Another question that has been raised is the risk of clonal evolution. This refers to gradual addition of new defects to the one you may have had to begin with. Clonal evolution is a fact of life with CLL. Some patients have a more unstable variety of CLL; their CLL cells are more likely to pick up new defects as the disease progresses. For these patients it is often a slippery slope that seems to pick up more dangerous defects over time. Many of the standard chemotherapy drugs are also thought to accelerate the process of clonal evolution. Fludarabine, for example, has been cited for selecting for 17p deletion, the most dangerous of the FISH defects.

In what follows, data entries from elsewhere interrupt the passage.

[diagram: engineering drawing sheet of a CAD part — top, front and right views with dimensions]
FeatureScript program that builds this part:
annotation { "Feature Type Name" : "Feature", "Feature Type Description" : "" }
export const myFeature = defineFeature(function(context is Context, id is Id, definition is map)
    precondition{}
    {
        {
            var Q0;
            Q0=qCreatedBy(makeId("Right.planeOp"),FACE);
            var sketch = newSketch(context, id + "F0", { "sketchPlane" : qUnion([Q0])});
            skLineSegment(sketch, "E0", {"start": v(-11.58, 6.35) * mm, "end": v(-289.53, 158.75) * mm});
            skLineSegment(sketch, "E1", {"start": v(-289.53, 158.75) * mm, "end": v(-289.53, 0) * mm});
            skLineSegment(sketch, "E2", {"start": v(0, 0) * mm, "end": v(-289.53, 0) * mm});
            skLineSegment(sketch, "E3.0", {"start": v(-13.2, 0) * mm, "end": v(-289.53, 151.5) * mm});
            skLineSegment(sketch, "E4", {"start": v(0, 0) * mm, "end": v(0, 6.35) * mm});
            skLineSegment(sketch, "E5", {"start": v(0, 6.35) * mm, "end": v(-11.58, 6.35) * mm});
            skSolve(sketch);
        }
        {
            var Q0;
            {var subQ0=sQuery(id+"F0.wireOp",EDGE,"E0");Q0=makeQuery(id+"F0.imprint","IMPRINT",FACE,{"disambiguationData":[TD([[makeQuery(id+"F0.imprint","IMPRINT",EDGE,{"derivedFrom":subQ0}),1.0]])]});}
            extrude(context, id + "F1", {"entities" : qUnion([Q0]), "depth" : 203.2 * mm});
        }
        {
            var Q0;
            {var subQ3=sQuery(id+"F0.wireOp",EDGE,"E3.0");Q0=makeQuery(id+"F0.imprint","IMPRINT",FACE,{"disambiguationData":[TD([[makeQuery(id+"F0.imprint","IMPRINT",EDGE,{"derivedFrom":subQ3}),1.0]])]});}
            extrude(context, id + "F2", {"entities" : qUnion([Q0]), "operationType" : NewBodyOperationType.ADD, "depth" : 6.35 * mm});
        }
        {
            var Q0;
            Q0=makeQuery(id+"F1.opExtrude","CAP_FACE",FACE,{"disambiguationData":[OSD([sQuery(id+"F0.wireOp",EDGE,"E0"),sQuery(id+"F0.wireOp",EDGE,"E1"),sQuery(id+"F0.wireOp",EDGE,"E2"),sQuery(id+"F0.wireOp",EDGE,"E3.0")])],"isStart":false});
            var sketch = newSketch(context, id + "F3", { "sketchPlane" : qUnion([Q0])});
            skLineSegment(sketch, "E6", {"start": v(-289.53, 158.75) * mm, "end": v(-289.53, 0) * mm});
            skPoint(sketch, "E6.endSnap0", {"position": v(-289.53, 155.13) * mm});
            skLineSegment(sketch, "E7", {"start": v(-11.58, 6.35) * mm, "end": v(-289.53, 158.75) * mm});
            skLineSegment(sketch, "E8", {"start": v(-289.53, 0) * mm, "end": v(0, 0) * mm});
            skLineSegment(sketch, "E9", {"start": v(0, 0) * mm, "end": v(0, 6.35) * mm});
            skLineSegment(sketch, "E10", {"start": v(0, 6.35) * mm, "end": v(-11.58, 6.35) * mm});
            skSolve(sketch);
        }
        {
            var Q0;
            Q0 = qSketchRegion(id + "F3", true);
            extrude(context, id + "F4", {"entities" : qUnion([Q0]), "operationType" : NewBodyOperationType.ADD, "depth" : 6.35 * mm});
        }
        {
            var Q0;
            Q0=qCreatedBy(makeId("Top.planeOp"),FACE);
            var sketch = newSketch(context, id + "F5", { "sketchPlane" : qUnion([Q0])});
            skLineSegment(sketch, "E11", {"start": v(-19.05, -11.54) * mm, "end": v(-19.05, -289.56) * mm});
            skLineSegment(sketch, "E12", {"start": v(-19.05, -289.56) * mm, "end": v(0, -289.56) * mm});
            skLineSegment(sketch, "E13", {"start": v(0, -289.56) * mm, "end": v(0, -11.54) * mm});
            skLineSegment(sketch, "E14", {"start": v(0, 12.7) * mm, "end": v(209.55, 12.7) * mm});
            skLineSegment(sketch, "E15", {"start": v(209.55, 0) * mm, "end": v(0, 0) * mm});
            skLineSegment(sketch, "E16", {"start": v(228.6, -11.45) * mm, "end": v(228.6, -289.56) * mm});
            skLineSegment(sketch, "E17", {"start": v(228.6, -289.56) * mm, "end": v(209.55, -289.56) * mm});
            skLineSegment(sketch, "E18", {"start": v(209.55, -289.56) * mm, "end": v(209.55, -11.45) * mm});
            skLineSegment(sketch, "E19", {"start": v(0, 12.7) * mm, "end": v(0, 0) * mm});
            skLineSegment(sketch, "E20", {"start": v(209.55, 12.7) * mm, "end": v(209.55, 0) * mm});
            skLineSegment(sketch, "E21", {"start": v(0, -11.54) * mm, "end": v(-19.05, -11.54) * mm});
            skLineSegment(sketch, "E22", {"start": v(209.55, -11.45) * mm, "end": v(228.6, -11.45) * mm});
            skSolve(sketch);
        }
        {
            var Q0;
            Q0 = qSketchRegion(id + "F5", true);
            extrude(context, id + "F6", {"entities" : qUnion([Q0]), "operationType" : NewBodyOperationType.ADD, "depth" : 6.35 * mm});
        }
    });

But even without the help of chemotherapy, clonal evolution can happen over time. CLL cells are genetically unstable, a classic feature of most cancer cells. Recently, it has been shown that clonal evolution happens more frequently in patients with the IgVH unmutated variety of CLL, and less frequently in patients with mutated IgVH. This is one of the reasons why mutated IgVH is an indicator of better prognosis, since it seems to give some degree of protection from clonal evolution to more dangerous chromosomal defects. Remember though, we are talking statistics here. A given individual patient with the good mutated IgVH can still have clonal evolution happen, just that it is not as likely as in the case of someone who has the unmutated IgVH variety. Clonal evolution is one reason to consider getting periodic FISH testing done, to see if you have become the ‘proud’ owner of a new chromosomal defect since the last time you looked.
How should we advice “Martin”?
First, congratulations are in order since Martin is still pcr negative. This confirms that his CLL is still below our most sensitve detection limits and he can therefore hope to get a long & durable remission on that front.
But what is the deal with that comment “Flow Cytometry test showed a small cluster of unusual cells, possibly, but not necessarily, related to CLL”? This sounds like flow cytometry identified a small collection of cells with a fingerprint of CD markers that was not the classic pattern one would expect from CLL.
It could be nothing, it could be something. What to do? For starters, I think it is a good idea to ask the researcher what exactly they think they identified. If I were to bet, I would expect this is MGUS (monoclonal gammopathy of unknown significance), since a significant portion of CLL patients have small colonies plasma cells that have wandered off of the healthy path. We discussed MGUS in a recent Topics Alert and you can get a lot more information about it there. Bottom line, what to do about this small colony of aberrant cells identified by flow cytometry depends on what exactly it is, what exactly is meant by “a small cluster”. Devil is in the details. It seems the Martin’s physician decided the best way to handle it is to continue with Revlimid therapy.